# Challenge 1
In the post about the Estuary site, by how many feet will the I-880 freeway be widened?
# Challenge 2
Pick up the post about the Estuary site after its last line and keep writing.

# Text section
13 June 2005

Where is the Estuary again?

I've gotten a lot of questions on the Estuary, mostly along the lines of "where is it?" or "how close is it to BART?" To help matters, I pieced together this graphic. Points of interest including Jack London Square and Lake Merritt are clearly visible, so it's easy to see where Oak-to-9th is in respect to everything else. The two main sections of the site are in light green (5th Avenue Marina) and dark green (9th Avenue Terminal). The pink section within the 5th Avenue Marina is the Silveira property, which is the one privately owned parcel on the site and the one which presents the greatest legal challenges (owner J.W. Silveira is suing Oakland over the inclusion of his property in the redevelopment plan).

Click on the graphic for a larger version

A quick explanation of the photo:
  • The I-880 5th Avenue Overpass is highlighted in blue because it's going to be rebuilt. Nearby land is being cleared away to accommodate the construction equipment and vehicles to be used. The freeway will be widened 40 feet to include carpool lanes, revamp local interchanges (which are considered dangerous), and seismically retrofit the span. Caltrans District 4 doesn't yet have a project page up, but one should be expected soon. The project is slated for completion in 2008.
  • Clinton Basin is also known as Seabreeze Marina, and is in poor shape.
  • The only direct pedestrian links to the site are on The Embarcadero from the west and 5th Avenue from the north. Measure DD funds will allow for trails to be completed from the existing developed channel to the Estuary Park and the mouth of the channel. The areas colored brown and orange are parcels of land that will be needed for this work. They will be needed for the overpass project as well.
  • There is no current AC Transit bus service or other public transportation to this site.

# Dataset records

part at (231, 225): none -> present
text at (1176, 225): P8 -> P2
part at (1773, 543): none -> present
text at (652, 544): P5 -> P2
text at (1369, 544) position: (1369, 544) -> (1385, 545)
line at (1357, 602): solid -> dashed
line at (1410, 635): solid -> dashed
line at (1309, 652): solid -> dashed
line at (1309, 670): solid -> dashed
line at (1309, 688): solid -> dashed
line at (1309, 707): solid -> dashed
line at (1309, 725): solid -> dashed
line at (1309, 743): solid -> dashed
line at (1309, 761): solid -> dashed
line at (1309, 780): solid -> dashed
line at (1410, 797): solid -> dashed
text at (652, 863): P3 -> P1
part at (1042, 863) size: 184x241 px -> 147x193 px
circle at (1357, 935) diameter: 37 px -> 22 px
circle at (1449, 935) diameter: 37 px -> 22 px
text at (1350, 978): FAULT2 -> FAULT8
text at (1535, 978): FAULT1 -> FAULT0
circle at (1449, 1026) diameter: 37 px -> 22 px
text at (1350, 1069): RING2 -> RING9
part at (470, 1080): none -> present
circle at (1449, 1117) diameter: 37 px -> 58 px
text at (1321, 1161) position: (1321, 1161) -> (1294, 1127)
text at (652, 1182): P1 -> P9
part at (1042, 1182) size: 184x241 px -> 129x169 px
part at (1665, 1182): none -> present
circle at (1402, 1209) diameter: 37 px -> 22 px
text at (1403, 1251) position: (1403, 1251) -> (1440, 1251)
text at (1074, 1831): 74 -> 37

# Output 1
40 feet

# Output 2
  • The BART route is highlighted in red, with the Lake Merritt BART Station in darker red. BART becomes a subway as it heads west just before 5th Avenue. It then tunnels underneath the Laney College Athletic Fields, Lake Merritt Channel, and the Laney College main buildings.
  • Walking distance from the Lake Merritt BART Station to the site is about 0.8 miles.
  • Jack London Square is 0.5-1.0 miles west of the site.
  • A walk from the Coliseum BART station to Gate D at the McAfee Coliseum is 1/4 mile; to Gate A it's 1/8 mile.
  • A walk from the 19th Street Station to the Uptown site is only 1/10 mile, from the 12th Street Station it's about 1/2 mile.
  • The distance from San Jose's San Pedro Square to the HP Pavilion is also 1/2 mile.
  • A ride on SF Muni's N-Judah from the Embarcadero Station to SBC Park (2nd & King) is 1.4 miles.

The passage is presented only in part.